Kansas Legislature passes sweeping anti-abortion bill
First they passed a series of gun rights bills. Now, the conservative Republican majorities in both houses of the Kansas Legislature have passed sweeping anti-abortion legislation.
The Kansas Senate voted 28-10 Friday for the final version of a bill that was carried by 10th District Senator Mary Pilcher-Cook, R-Shawnee. The House passed the final bill 90-30 Friday night, with all members of the Shawnee delegation voting yes. Gov. Sam Brownback is expected to sign it into law.
The legislation, House Bill 2253, defines life as beginning at the moment of fertilization. It also bans all state taxpayer support for abortions, bans abortions performed solely because of the baby’s sex, prohibits abortion providers from being involved in public school sex education classes, and requires patients seeking abortions to be provided with information on gestational development and other abortion-related topics.
“Some people don’t want the state to pay for (abortions) in any way, shape or form,” Pilcher-Cook said of the bill’s primary thrust. “And others don’t have a problem with it. This legislation takes payment for it out of the government realm so that each individual can decide how their money is spent on that subject.”
The bill does not place any new limitations on abortions themselves, Pilcher-Cook added.
But Rep. Barbara Bollier, a Mission Hills Republican who voted against the bill, said elements of the legislation could lead to reduced access to abortion.
Bollier, a moderate Republican and former physician, said one of her concerns is that the bill prevents women from deducting medical costs related to abortion services on their state income taxes. Such costs are “private, protected information that she should not have to put on a tax return,” Bollier said.
She also expressed concern about the bill’s requirement that doctors inform patients seeking abortions about the link between abortion and breast cancer. Abortion opponents say there is evidence that women who carry a fetus to term run a lower risk of breast cancer. But Bollier said “there is no medically proven link” between abortion and breast cancer.

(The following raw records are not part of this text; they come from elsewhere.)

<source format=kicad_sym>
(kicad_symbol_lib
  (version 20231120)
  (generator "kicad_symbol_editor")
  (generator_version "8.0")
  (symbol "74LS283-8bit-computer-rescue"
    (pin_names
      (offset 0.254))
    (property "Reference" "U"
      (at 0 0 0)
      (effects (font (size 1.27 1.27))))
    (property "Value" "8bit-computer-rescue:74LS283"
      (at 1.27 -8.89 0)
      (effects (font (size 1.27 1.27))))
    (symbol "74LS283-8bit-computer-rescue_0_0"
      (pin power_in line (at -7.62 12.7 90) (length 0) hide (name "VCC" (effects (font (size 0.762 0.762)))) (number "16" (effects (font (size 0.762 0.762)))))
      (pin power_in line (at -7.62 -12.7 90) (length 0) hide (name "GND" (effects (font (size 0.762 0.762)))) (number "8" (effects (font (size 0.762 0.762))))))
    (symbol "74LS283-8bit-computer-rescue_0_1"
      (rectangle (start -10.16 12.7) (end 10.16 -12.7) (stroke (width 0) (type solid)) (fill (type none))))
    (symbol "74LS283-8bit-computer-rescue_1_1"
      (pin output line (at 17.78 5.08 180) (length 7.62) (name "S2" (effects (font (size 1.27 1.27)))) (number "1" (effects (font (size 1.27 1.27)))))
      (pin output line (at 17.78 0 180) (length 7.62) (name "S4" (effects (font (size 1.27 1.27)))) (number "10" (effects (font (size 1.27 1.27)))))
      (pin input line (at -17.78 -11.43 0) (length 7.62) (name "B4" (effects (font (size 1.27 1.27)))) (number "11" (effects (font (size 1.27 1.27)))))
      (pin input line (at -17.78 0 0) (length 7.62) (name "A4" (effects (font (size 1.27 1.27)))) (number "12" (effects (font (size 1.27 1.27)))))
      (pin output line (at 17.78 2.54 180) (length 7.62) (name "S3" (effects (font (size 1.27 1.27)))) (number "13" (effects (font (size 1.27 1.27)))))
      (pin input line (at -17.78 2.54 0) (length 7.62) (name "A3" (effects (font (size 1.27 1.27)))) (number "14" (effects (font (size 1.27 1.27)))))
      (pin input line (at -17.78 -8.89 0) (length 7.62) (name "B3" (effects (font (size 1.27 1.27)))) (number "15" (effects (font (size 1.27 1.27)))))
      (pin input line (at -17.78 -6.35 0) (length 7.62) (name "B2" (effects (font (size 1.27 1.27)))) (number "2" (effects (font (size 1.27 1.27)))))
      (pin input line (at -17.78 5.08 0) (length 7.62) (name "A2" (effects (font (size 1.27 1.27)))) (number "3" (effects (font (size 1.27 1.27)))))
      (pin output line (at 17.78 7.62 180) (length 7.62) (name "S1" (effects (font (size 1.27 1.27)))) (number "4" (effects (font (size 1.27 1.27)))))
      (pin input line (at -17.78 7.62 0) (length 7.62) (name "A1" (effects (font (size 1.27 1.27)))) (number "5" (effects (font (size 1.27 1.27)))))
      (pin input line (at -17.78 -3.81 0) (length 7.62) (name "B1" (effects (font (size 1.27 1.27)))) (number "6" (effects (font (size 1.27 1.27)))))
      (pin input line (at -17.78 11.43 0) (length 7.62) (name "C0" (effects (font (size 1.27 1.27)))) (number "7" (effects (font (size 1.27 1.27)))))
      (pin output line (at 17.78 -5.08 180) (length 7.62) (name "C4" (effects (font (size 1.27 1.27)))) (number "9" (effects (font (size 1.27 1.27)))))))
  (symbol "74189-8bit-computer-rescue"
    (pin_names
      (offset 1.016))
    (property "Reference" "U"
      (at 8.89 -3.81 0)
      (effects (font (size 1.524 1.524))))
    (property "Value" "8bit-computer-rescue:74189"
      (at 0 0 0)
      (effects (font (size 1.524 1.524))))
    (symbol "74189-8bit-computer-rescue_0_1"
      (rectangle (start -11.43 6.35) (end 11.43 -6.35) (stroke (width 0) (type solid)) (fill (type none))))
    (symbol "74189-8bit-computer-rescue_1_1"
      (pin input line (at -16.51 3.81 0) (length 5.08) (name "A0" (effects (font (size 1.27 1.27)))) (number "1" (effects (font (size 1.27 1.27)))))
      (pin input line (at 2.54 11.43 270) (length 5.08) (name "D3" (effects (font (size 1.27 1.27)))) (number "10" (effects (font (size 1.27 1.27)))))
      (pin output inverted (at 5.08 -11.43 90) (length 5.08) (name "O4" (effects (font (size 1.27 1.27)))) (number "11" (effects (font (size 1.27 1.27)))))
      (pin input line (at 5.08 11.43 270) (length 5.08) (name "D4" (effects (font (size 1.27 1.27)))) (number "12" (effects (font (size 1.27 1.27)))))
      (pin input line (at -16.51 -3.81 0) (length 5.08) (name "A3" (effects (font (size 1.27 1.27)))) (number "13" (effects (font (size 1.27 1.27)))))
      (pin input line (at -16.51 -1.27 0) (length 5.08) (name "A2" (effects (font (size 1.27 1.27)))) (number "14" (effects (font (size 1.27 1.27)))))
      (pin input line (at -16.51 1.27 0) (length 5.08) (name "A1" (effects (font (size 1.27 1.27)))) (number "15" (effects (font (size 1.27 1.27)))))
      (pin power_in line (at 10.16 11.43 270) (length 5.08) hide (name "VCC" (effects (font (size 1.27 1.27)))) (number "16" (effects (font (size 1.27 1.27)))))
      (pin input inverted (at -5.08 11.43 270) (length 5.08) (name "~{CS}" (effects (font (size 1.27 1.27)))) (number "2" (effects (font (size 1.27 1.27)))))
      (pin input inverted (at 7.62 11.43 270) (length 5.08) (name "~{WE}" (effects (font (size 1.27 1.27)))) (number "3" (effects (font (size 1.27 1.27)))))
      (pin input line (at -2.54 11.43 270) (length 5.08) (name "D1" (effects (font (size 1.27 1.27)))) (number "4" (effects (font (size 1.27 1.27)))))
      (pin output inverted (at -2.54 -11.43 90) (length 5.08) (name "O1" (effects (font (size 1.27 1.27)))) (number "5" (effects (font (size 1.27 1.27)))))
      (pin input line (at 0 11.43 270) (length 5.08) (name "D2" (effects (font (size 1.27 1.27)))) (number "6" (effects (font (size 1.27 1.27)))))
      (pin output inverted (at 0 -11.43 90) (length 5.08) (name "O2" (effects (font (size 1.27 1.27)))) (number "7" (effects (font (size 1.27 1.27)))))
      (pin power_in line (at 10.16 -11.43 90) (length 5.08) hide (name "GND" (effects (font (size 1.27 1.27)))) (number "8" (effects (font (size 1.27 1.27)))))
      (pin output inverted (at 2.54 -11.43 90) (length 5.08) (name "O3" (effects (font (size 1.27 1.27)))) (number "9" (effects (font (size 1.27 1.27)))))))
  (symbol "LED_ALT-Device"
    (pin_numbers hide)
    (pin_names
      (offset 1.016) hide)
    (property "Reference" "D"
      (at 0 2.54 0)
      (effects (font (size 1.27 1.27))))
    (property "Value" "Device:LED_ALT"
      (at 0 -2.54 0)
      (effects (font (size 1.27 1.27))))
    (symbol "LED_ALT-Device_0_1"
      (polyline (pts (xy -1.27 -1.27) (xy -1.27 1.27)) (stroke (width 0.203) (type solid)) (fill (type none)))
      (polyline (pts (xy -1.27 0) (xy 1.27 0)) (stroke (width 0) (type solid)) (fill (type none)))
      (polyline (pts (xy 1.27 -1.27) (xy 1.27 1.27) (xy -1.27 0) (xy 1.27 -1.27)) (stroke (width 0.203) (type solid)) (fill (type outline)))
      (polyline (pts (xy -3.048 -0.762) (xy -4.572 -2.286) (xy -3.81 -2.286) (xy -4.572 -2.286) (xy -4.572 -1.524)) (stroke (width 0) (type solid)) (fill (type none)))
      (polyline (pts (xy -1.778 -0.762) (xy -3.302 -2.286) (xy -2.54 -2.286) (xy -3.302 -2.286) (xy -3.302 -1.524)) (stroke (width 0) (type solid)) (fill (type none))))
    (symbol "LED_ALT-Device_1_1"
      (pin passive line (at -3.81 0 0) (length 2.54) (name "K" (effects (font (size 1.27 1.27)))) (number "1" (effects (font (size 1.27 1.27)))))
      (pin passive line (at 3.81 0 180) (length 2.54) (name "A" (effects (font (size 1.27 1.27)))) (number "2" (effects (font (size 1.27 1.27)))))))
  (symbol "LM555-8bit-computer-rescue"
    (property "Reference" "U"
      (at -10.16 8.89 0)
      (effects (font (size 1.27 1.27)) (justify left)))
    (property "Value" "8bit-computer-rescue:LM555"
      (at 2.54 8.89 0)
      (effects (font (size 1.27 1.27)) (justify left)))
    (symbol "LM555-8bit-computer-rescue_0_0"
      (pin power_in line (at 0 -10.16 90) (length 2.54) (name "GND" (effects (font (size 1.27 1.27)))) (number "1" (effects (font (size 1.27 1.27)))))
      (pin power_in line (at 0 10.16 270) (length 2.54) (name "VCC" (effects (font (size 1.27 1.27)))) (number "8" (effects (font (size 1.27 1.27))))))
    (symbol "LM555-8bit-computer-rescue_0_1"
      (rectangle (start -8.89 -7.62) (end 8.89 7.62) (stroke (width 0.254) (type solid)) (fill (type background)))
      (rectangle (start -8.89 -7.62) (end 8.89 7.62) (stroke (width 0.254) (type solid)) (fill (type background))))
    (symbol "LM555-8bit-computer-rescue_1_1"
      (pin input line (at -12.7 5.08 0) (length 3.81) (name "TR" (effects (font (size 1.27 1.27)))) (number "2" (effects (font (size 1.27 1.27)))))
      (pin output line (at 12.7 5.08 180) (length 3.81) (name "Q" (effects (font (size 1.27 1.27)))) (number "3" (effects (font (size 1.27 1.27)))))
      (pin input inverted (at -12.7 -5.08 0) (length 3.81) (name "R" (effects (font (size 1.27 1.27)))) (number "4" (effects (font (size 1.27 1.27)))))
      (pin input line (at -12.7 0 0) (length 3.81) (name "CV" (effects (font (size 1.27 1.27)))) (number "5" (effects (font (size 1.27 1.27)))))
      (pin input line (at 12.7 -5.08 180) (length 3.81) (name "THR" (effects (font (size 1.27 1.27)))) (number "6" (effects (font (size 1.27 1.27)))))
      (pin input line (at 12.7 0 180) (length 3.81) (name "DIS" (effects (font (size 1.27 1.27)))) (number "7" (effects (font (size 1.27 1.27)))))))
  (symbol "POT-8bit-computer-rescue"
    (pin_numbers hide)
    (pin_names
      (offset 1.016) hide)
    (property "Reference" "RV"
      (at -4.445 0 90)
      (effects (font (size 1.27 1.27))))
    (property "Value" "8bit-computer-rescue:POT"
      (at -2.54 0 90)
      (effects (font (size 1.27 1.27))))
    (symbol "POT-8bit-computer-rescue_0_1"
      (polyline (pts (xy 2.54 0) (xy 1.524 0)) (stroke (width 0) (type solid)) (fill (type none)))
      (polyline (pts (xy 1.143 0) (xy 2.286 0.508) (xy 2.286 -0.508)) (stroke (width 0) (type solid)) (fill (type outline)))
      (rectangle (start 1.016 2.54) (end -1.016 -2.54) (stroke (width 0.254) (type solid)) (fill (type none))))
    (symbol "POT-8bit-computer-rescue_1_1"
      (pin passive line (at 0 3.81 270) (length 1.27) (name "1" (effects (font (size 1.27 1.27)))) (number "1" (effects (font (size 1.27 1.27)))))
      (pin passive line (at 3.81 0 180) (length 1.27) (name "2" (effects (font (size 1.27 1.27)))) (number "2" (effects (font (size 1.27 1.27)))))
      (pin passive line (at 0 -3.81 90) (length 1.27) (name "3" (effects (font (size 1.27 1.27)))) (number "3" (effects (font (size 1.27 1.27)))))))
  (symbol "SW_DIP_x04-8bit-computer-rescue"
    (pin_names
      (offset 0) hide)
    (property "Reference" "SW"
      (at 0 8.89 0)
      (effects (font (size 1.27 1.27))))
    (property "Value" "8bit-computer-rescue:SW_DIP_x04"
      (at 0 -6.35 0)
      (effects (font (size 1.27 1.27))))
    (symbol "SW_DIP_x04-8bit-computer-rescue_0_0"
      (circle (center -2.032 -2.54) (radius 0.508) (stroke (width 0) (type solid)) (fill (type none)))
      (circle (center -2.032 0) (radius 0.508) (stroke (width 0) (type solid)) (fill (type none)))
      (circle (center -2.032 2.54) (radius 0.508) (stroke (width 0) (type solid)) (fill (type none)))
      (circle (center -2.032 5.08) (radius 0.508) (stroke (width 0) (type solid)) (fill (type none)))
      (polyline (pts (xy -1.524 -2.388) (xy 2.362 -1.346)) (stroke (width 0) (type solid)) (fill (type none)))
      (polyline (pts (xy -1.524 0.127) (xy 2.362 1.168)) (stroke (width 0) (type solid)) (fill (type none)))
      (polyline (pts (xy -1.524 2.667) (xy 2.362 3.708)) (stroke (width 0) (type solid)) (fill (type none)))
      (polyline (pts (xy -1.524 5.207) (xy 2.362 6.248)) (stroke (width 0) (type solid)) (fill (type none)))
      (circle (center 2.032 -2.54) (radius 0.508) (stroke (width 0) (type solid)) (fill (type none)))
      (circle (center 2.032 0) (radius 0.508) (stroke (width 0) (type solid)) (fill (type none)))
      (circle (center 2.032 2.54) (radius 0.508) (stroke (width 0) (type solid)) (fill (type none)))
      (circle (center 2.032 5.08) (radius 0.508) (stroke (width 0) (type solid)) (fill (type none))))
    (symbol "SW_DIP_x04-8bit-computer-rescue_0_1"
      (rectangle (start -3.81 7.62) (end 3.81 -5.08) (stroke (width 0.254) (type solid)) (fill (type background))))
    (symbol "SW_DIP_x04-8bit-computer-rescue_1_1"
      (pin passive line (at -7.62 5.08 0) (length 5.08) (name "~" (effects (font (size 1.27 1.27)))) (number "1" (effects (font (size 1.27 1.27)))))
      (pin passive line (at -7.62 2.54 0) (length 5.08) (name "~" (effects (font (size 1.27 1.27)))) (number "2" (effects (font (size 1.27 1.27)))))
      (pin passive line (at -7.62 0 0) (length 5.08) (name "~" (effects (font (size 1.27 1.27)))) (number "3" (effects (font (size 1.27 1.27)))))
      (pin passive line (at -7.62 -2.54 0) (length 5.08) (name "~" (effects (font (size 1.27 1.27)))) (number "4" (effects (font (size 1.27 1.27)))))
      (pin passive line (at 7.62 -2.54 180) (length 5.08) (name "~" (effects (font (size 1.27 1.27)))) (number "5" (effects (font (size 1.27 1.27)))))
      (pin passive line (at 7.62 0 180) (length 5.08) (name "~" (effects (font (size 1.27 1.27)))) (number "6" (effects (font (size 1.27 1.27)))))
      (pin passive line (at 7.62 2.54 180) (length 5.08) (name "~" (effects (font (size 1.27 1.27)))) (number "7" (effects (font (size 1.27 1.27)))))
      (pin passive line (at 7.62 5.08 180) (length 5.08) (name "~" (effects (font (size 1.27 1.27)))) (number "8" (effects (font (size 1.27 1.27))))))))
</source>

“The concern I have is that there is medically incorrect information included in the bill, and no one would agree to amend it out,” Bollier said. “It’s a slippery slope when we start dictating that doctors discuss information that is not medically proven.”

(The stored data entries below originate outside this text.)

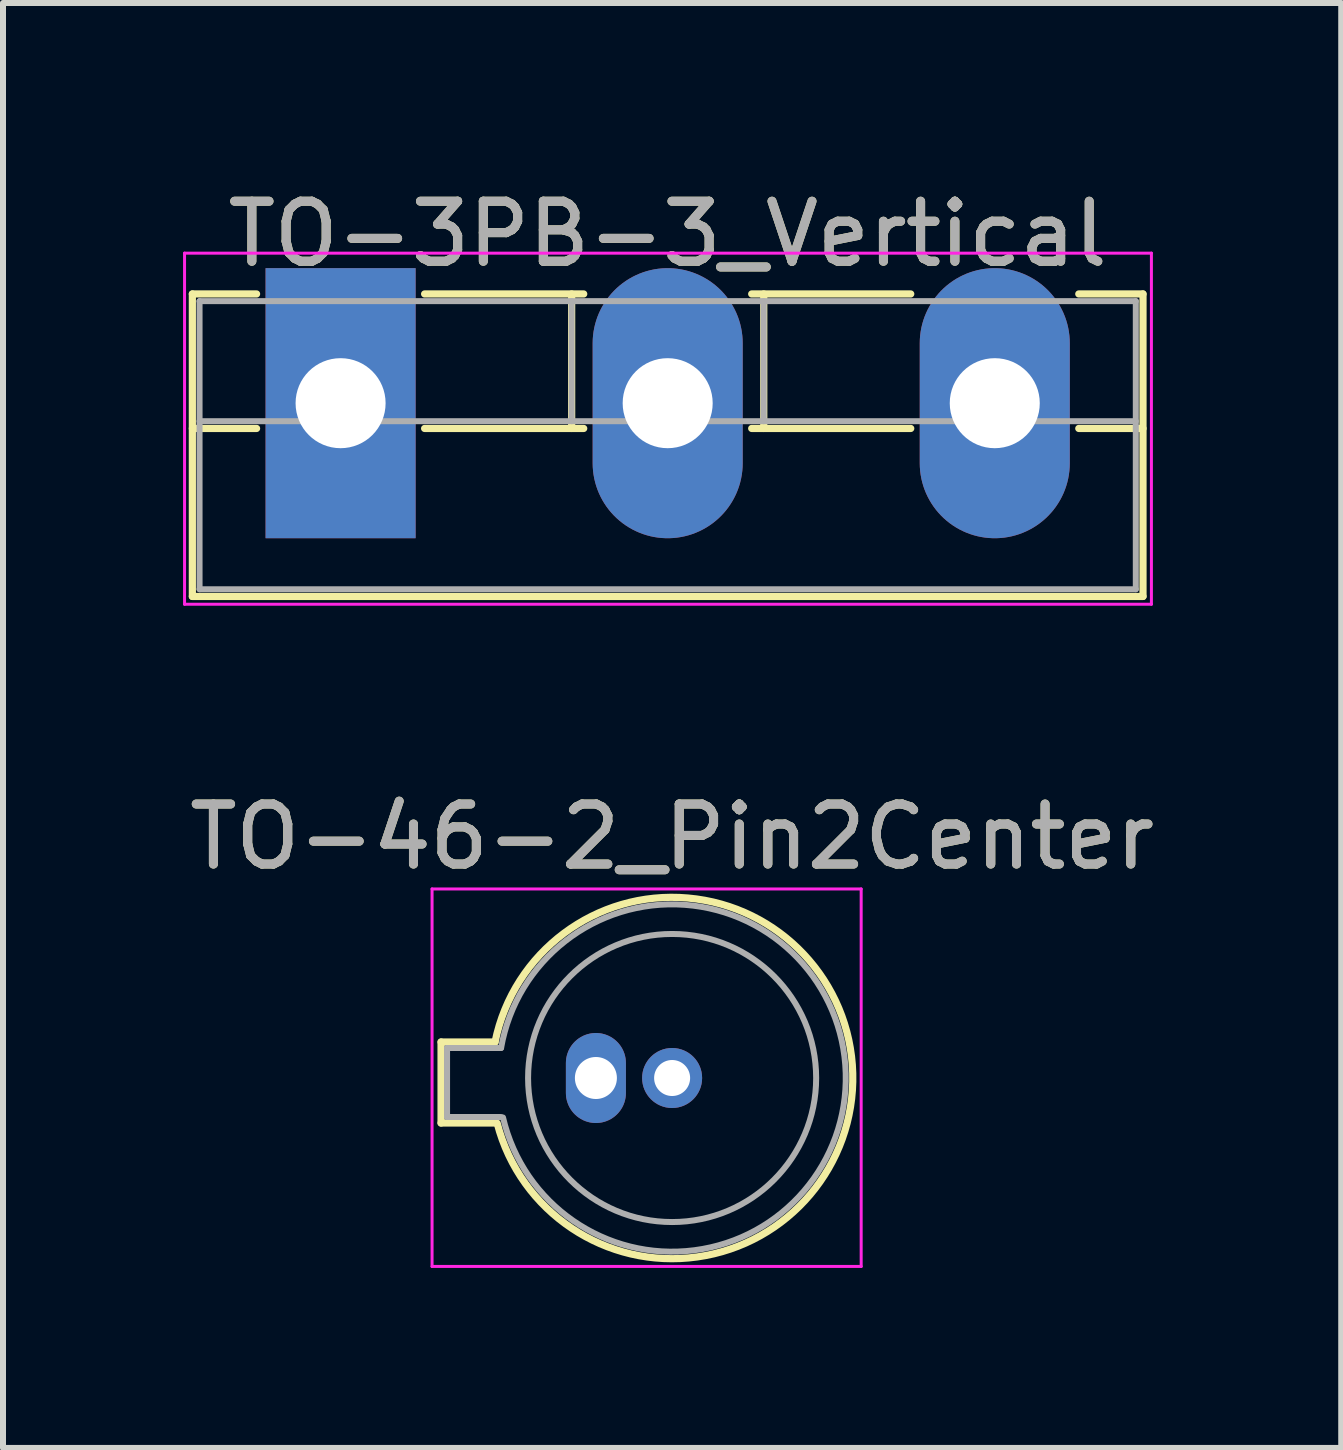
<source format=kicad_pcb>
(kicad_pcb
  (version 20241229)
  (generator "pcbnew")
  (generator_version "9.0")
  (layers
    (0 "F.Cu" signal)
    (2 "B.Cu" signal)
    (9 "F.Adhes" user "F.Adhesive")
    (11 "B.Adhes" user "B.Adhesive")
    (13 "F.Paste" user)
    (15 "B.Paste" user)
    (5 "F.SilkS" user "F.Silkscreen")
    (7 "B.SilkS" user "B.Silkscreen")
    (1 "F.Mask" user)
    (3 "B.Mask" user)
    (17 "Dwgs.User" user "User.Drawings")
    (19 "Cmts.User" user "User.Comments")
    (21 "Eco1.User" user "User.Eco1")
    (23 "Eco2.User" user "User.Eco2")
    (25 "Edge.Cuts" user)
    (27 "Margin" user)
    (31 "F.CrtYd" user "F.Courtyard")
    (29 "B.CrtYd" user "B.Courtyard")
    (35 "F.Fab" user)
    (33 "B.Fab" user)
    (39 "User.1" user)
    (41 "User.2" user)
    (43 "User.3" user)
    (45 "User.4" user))
  (footprint "TO-3PB-3_Vertical"
    (layer "F.Cu")
    (at 2.625 3.668)
    (property "Reference" "TO-3PB-3_Vertical" (at 5.45 -2.82 0) (layer "F.SilkS") (effects (font (size 1 1) (thickness 0.15))))
    (attr through_hole)
    (fp_line (start -2.47 -1.82) (end -2.47 3.22) (stroke (width 0.12) (type solid)) (layer "F.SilkS"))
    (fp_line (start -2.47 -1.82) (end -1.4 -1.82) (stroke (width 0.12) (type solid)) (layer "F.SilkS"))
    (fp_line (start -2.47 0.421) (end -1.4 0.421) (stroke (width 0.12) (type solid)) (layer "F.SilkS"))
    (fp_line (start -2.47 3.22) (end 13.37 3.22) (stroke (width 0.12) (type solid)) (layer "F.SilkS"))
    (fp_line (start 1.4 -1.82) (end 4.051 -1.82) (stroke (width 0.12) (type solid)) (layer "F.SilkS"))
    (fp_line (start 1.4 0.421) (end 4.051 0.421) (stroke (width 0.12) (type solid)) (layer "F.SilkS"))
    (fp_line (start 3.85 -1.82) (end 3.85 0.421) (stroke (width 0.12) (type solid)) (layer "F.SilkS"))
    (fp_line (start 6.85 -1.82) (end 9.5 -1.82) (stroke (width 0.12) (type solid)) (layer "F.SilkS"))
    (fp_line (start 6.85 0.421) (end 9.5 0.421) (stroke (width 0.12) (type solid)) (layer "F.SilkS"))
    (fp_line (start 7.051 -1.82) (end 7.051 0.421) (stroke (width 0.12) (type solid)) (layer "F.SilkS"))
    (fp_line (start 12.3 -1.82) (end 13.37 -1.82) (stroke (width 0.12) (type solid)) (layer "F.SilkS"))
    (fp_line (start 12.3 0.421) (end 13.37 0.421) (stroke (width 0.12) (type solid)) (layer "F.SilkS"))
    (fp_line (start 13.37 -1.82) (end 13.37 3.22) (stroke (width 0.12) (type solid)) (layer "F.SilkS"))
    (fp_line (start -2.6 -2.5) (end -2.6 3.35) (stroke (width 0.05) (type solid)) (layer "F.CrtYd"))
    (fp_line (start -2.6 3.35) (end 13.51 3.35) (stroke (width 0.05) (type solid)) (layer "F.CrtYd"))
    (fp_line (start 13.51 -2.5) (end -2.6 -2.5) (stroke (width 0.05) (type solid)) (layer "F.CrtYd"))
    (fp_line (start 13.51 3.35) (end 13.51 -2.5) (stroke (width 0.05) (type solid)) (layer "F.CrtYd"))
    (fp_line (start -2.35 -1.7) (end -2.35 3.1) (stroke (width 0.1) (type solid)) (layer "F.Fab"))
    (fp_line (start -2.35 0.3) (end 13.25 0.3) (stroke (width 0.1) (type solid)) (layer "F.Fab"))
    (fp_line (start -2.35 3.1) (end 13.25 3.1) (stroke (width 0.1) (type solid)) (layer "F.Fab"))
    (fp_line (start 3.85 -1.7) (end 3.85 0.3) (stroke (width 0.1) (type solid)) (layer "F.Fab"))
    (fp_line (start 7.05 -1.7) (end 7.05 0.3) (stroke (width 0.1) (type solid)) (layer "F.Fab"))
    (fp_line (start 13.25 -1.7) (end -2.35 -1.7) (stroke (width 0.1) (type solid)) (layer "F.Fab"))
    (fp_line (start 13.25 3.1) (end 13.25 -1.7) (stroke (width 0.1) (type solid)) (layer "F.Fab"))
    (fp_text user "${REFERENCE}" (at 5.45 -2.82 0) (layer "F.Fab") (effects (font (size 1 1) (thickness 0.15))))
    (pad "1" thru_hole rect (at 0 0) (size 2.5 4.5) (drill 1.5) (layers "*.Cu" "*.Mask"))
    (pad "2" thru_hole oval (at 5.45 0) (size 2.5 4.5) (drill 1.5) (layers "*.Cu" "*.Mask"))
    (pad "3" thru_hole oval (at 10.9 0) (size 2.5 4.5) (drill 1.5) (layers "*.Cu" "*.Mask")))
  (footprint "TO-46-2_Pin2Center"
    (layer "F.Cu")
    (at 6.879 14.912)
    (property "Reference" "TO-46-2_Pin2Center" (at 1.27 -4.02 0) (layer "F.SilkS") (effects (font (size 1 1) (thickness 0.15))))
    (attr through_hole)
    (fp_line (start -2.58 -0.6) (end -2.58 0.75) (stroke (width 0.12) (type solid)) (layer "F.SilkS"))
    (fp_line (start -2.58 0.75) (end -1.68 0.75) (stroke (width 0.12) (type solid)) (layer "F.SilkS"))
    (fp_line (start -1.68 -0.6) (end -2.58 -0.6) (stroke (width 0.12) (type solid)) (layer "F.SilkS"))
    (fp_arc (start -1.68 -0.6) (mid 4.279362 -0.078983) (end -1.644465 0.753918) (stroke (width 0.12) (type solid)) (layer "F.SilkS"))
    (fp_line (start -2.73 -3.15) (end -2.73 3.14) (stroke (width 0.05) (type solid)) (layer "F.CrtYd"))
    (fp_line (start -2.73 -3.15) (end 4.42 -3.15) (stroke (width 0.05) (type solid)) (layer "F.CrtYd"))
    (fp_line (start 4.42 3.14) (end -2.73 3.14) (stroke (width 0.05) (type solid)) (layer "F.CrtYd"))
    (fp_line (start 4.42 3.14) (end 4.42 -3.15) (stroke (width 0.05) (type solid)) (layer "F.CrtYd"))
    (fp_line (start -2.48 -0.5) (end -2.48 0.65) (stroke (width 0.1) (type solid)) (layer "F.Fab"))
    (fp_line (start -2.48 0.65) (end -1.58 0.65) (stroke (width 0.1) (type solid)) (layer "F.Fab"))
    (fp_line (start -1.58 -0.5) (end -2.48 -0.5) (stroke (width 0.1) (type solid)) (layer "F.Fab"))
    (fp_arc (start -1.58 -0.5) (mid 4.1624 -0.08076) (end -1.54766 0.65825) (stroke (width 0.1) (type solid)) (layer "F.Fab"))
    (fp_circle (center 1.27 0) (end 3.67 0) (stroke (width 0.1) (type solid)) (fill no) (layer "F.Fab"))
    (fp_text user "${REFERENCE}" (at 1.27 -4.02 0) (layer "F.Fab") (effects (font (size 1 1) (thickness 0.15))))
    (pad "1" thru_hole oval (at 0 0 90) (size 1.5 1) (drill 0.7) (layers "*.Cu" "*.Mask"))
    (pad "2" thru_hole oval (at 1.27 0) (size 1 1) (drill 0.6) (layers "*.Cu" "*.Mask")))
  (gr_rect
    (start -3 -3)
    (end 19.298 21.076)
    (stroke (width 0.1) (type default))
    (fill no)
    (layer "Edge.Cuts")))
</source>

According to Pilcher-Cook, the legislation does not tell the doctor what to say about the risk of breast cancer. The physician “could say there is no risk,” Pilcher-Cook said. “All the law says is that he has to cover that topic with the patient.”
Bollier, however, said some medical providers may have trouble discerning between the letter of Kansas abortion law and the increasingly anti-abortion spirit behind it.
“I think some providers will be discouraged from performing abortions even when there is a medical emergency,” Bollier said. “I worry that some woman is going to die because of that.”
Bollier said she thought the conservative Republican majorities now controlling the Kansas Legislature would “absolutely” overturn Roe v. Wade, the 1973 U.S. Supreme Court decision allowing abortion in limited circumstances, if they could. But she doesn’t believe that’s what voters want.